Updated | Venice Commission praises Maltese steps towards adequate checks and balances

Venice Commission welcomes constitutional and legislative proposals but also wants MPs to start addressing unconstitutional laws decree by high court • Robert Abela says this is an unprecedented first set of reforms to strengthen good governance

Updated at 6:25pm with Robert Abela's comments

The Venice Commission has welcomed several proposals for constitutional and legislative changes by the Maltese government, in an opinion adopted today.

The proposed changes came in response to a December 2018 opinion by the Council of Europe body on Constitutional arrangements and separation of powers, and the independence of the judiciary and law enforcement in Malta.

The opinion came to the conclusion that in the present Maltese Constitution, the Prime Minister is clearly the centre of political power. “Other actors such as the President, Parliament, the Cabinet of Ministers, the judiciary or the Ombudsman, have too weak an institutional position to provide sufficient checks and balances,” the Commission said.

Now the Maltese government has made proposals for legislative changes that attempt to implement many of these recommendations, as well as further legislative change.

“The Venice Commission welcomes the efforts of the Maltese authorities to implement various recommendations of its 2018 Opinion and welcomes that they do so based on a dialogue with the Commission. The Proposals would certainly decrease the powers of the Prime Minister, but the current proposals alone will not yet be sufficient to achieve an adequate system of checks and balances. More power should be shifted to the President and Parliament, which need to be strengthened,” the Venice Commission said.

The Venice Commission however also wants the Chief Justice to be elected by the judges of the Supreme Court in the absence of an agreement of two-thirds of the MPs for his or her election, as an anti-deadlock mechanism.

It also wants to oblige Parliament to act on the basis of decisions of the Constitutional Court finding a legal provision unconstitutional, as well as on recommendations by the Ombudsman and of the Commissioner for Public Standards on the domestic level, and the GRECO recommendations on the international level.

But the Commission said it was crucial that the current proposals be only part of a wider reform driven by the Constitutional Convention. “With a guided and structured dialogue opened between all stakeholders, not least civil society, the Convention should look into the overall constitutional design of the country,” the Commission said.

Prime Minister Robert Abela said the proposed changes were an "unprecedented first set of reforms to strengthen good governance", welcoming the Venice Commission's opinion.

He said the draft laws were prepared and will be presented to parliament from next week so that the reforms can be undertaken as swiftly as possible.

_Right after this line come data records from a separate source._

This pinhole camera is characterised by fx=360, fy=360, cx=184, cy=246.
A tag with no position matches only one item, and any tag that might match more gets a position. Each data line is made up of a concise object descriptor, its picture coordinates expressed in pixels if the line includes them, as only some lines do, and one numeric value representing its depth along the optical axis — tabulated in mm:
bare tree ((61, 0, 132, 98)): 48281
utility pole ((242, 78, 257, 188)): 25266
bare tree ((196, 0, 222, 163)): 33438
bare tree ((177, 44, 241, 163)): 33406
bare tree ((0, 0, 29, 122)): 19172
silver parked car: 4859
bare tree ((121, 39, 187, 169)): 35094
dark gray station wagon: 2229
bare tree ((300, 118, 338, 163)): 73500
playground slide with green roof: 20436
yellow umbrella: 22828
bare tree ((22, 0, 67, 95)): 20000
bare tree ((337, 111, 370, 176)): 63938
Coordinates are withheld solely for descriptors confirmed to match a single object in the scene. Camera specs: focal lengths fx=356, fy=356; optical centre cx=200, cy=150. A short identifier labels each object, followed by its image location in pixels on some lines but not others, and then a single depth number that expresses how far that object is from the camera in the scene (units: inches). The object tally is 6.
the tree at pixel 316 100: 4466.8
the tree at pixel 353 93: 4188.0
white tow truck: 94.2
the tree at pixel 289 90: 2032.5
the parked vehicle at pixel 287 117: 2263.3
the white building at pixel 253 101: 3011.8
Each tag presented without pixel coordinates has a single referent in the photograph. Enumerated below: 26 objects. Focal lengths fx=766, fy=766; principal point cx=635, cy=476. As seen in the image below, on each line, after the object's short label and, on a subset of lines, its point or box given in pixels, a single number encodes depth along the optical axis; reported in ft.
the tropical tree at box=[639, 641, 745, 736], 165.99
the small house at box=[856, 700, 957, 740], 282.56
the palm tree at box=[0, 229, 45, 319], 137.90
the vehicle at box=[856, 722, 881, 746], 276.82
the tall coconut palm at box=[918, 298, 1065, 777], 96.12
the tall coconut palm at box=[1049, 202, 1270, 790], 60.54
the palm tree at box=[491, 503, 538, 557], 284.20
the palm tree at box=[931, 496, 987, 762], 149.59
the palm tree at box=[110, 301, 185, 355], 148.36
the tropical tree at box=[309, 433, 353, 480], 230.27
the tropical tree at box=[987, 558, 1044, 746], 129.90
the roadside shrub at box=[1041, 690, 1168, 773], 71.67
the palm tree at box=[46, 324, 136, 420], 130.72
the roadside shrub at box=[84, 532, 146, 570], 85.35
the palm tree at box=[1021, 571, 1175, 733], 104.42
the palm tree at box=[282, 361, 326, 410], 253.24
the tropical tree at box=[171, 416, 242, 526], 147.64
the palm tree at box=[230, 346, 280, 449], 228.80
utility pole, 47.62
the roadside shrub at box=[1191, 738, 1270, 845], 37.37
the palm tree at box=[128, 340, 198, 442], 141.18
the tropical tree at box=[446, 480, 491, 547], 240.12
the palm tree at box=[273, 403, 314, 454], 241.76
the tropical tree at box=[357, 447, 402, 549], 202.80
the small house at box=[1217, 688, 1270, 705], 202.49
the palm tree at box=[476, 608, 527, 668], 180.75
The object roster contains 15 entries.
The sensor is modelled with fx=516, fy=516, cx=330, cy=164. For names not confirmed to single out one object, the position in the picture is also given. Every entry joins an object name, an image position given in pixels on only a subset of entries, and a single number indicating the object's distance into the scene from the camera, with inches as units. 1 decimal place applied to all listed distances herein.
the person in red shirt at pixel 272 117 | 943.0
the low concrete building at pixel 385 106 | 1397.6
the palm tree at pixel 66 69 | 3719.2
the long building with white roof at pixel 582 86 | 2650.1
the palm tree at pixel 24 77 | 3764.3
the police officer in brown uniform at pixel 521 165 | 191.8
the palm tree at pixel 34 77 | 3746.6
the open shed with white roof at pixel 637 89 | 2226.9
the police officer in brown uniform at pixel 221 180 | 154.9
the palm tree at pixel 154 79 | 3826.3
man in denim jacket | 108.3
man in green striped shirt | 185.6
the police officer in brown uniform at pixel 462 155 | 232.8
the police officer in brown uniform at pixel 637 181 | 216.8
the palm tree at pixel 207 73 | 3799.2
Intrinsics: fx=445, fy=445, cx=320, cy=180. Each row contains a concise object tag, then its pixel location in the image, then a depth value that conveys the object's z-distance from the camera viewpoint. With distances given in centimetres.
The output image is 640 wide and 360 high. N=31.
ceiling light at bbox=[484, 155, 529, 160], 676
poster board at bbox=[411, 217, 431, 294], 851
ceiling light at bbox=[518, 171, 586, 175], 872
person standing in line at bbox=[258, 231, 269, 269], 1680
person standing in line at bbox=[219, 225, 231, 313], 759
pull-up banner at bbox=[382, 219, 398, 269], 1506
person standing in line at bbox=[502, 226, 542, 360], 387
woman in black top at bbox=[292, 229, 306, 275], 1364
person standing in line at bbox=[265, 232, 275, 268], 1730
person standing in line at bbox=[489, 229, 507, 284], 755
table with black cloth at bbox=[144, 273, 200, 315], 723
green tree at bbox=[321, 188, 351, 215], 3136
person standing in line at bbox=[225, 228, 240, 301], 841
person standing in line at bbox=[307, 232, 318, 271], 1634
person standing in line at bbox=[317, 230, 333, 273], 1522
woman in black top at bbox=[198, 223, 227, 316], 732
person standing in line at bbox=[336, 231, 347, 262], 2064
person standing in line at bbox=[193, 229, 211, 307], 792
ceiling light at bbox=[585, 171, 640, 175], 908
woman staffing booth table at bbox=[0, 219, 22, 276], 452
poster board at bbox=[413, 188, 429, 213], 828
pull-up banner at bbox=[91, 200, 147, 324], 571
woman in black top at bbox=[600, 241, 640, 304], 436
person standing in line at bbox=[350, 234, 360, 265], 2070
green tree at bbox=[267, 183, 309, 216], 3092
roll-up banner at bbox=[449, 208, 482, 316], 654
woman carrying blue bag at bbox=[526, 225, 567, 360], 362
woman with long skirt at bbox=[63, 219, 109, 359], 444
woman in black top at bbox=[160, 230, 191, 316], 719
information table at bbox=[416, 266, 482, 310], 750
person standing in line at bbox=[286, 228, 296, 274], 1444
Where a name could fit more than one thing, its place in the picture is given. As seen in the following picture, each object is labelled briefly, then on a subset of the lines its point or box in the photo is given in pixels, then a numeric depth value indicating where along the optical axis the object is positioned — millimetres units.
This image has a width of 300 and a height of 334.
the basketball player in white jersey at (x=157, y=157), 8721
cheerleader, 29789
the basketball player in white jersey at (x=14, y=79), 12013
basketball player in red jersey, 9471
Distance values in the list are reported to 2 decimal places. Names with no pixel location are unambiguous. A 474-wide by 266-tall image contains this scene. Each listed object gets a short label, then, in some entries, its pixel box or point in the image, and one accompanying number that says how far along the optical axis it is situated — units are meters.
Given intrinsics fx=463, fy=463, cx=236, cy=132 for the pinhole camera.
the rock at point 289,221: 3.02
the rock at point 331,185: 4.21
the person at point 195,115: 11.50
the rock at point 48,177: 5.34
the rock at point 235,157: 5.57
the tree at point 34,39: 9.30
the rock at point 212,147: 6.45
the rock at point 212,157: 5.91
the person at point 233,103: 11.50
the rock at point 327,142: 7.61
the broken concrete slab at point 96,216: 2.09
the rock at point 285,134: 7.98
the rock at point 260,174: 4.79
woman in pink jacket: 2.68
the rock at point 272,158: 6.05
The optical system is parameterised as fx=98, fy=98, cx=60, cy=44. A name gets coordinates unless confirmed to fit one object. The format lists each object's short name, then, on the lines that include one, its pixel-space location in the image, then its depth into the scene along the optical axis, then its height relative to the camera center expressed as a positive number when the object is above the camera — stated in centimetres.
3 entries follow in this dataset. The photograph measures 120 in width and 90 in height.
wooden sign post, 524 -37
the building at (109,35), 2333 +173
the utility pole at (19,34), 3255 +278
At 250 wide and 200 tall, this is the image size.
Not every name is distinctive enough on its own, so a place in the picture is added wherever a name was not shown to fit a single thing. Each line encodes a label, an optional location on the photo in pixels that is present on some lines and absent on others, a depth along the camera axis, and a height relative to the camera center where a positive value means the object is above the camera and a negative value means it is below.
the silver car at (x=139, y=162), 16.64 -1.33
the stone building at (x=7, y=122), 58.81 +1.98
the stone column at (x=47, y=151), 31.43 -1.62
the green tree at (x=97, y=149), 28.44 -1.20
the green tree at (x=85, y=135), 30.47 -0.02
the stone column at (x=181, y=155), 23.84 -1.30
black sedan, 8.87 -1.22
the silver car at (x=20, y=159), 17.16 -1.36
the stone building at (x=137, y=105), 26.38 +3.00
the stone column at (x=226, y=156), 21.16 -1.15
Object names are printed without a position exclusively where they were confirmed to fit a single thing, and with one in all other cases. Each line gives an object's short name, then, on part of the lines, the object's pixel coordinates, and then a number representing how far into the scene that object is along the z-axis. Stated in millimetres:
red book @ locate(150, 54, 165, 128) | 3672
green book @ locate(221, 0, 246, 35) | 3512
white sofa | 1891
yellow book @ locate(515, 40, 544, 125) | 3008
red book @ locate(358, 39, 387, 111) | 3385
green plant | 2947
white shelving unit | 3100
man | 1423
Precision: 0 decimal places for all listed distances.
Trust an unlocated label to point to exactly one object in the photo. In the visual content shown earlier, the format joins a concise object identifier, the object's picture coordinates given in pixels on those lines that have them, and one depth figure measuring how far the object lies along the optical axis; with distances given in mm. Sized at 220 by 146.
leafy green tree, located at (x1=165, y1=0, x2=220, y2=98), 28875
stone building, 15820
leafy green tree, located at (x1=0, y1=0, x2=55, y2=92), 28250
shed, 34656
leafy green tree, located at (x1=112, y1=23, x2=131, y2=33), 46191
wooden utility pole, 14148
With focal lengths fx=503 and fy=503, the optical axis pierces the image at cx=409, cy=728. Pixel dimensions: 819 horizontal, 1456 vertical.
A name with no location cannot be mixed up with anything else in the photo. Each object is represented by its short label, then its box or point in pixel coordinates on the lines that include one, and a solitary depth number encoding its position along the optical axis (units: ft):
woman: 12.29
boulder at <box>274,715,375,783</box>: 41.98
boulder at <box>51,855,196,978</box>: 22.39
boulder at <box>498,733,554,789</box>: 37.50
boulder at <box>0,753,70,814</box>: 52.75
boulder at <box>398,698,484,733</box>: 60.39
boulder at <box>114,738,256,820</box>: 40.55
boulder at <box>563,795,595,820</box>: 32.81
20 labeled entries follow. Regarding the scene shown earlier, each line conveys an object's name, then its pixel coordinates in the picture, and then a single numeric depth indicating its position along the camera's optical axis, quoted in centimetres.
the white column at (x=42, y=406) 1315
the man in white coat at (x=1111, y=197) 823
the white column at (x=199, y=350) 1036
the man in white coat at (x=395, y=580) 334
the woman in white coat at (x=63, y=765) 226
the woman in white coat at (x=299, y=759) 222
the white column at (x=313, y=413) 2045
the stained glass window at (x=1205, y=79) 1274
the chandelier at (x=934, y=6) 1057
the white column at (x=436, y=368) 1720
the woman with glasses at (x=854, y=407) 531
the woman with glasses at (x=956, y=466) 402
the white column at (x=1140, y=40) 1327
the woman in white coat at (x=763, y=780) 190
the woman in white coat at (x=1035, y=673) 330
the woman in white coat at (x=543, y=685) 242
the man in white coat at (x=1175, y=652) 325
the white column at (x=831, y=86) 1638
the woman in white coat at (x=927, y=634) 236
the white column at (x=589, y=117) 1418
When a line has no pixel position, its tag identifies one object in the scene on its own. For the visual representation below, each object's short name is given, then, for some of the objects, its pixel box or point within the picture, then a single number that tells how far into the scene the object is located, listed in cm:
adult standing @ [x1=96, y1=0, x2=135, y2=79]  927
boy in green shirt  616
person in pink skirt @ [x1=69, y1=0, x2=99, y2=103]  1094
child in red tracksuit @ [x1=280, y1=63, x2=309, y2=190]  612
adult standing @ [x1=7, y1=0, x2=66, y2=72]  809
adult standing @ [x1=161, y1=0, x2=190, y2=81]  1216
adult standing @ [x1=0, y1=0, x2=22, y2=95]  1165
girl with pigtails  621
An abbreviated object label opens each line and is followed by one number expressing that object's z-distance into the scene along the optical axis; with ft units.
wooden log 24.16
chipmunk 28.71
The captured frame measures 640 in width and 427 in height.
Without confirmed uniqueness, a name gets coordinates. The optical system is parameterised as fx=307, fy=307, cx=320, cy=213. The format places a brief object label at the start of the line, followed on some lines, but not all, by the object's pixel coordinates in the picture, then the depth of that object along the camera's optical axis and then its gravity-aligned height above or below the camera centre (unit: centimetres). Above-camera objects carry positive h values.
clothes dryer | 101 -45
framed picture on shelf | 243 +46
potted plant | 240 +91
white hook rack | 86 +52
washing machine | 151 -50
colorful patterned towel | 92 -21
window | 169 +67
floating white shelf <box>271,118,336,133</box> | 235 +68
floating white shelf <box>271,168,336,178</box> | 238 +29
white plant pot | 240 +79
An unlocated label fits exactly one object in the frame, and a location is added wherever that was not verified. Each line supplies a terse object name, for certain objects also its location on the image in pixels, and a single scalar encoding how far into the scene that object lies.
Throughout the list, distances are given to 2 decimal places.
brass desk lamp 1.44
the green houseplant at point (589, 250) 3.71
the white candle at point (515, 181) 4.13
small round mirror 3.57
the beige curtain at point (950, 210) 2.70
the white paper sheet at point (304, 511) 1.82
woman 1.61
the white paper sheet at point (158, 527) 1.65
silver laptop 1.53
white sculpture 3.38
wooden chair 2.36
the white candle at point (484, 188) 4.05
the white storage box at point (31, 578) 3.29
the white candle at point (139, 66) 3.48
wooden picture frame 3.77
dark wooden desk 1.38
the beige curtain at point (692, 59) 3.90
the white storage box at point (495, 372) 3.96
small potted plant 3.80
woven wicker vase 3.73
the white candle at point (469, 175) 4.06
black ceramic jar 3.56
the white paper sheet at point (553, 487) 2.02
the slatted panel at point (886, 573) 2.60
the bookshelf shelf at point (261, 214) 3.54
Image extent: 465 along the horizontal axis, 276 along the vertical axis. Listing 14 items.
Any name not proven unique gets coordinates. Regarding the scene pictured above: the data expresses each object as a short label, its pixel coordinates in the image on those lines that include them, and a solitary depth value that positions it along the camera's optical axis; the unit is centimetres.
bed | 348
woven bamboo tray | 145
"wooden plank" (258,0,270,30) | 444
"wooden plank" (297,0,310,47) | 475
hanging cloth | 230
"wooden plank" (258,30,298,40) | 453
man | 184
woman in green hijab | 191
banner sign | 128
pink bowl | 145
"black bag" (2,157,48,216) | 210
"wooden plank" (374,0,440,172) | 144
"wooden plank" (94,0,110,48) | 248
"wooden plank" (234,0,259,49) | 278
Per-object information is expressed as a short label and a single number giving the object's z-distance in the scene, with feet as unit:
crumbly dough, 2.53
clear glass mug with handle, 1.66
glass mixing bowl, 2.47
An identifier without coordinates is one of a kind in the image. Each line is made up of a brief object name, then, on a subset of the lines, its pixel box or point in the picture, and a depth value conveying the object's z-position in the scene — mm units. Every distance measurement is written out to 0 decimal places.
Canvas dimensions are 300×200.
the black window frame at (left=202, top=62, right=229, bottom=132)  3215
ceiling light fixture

Abela said the changes will strengthen Malta's reputation abroad and are a crucial step to enhance the systems of checks and balances in a democracy.

The changes agreed upon include:

• providing that the President of Malta be elected and dismissed with a qualified majority (with an anti-deadlock mechanism for election);

• enabling the President to exercise discretion, without advice from the Government, for the choice among the three candidates proposed for judicial appointment;

• supplementing the existing system of a rolling public call for judicial vacancies with public calls for individual vacancies;

• making public the names of the three qualified candidates directly proposed to the President by the Judicial Appointment Committee;

• increasing the membership of the JAC by adding two judges and a magistrate elected by their peers (in addition, including the Commissioner for Public Standards in the JAC and in the Commission for the Administration of Justice could be considered);

• removing of the Attorney General from the JAC, thus leaving the judicial members in the majority;

• introducing an appeal to the Constitutional Court against a decision by the Commission for the Administration of Justice on the removal from office of judges and magistrates, thereby excluding Parliament from this procedure;

• raising provisions dealing with the appointment, removal and suspension of the Ombudsman to the constitutional level and providing for the mandatory obligation for Parliament to debate the annual report of the Ombudsman (this obligation should be extended to important in exceptional cases);

• shifting the powers of appointment from the Prime Minister to the Cabinet for: (i) members of the Employment Commission, (ii) the Governor, the deputy Governor and the directors of the Central Bank of Malta, (iii) the Chairman of the Malta Financial Services Authority, (iv) the members of the Board of the Arbitration Centre, (v) the members of the Permanent Commission Against Corruption, and possibly (vi) the Information and Data Protection Commissioner;

• committing to shift powers of appointment for additional independent commissions from the Prime Minister to the Cabinet, including in the framework of the Constitutional Convention;

• enabling the Ombudsman, the Commissioner for Standards in Public Life and the Auditor General to directly report on corruption cases to the Attorney General and attributing them ex lege the status of injured party in corruption cases allowing them to appeal against non-prosecution.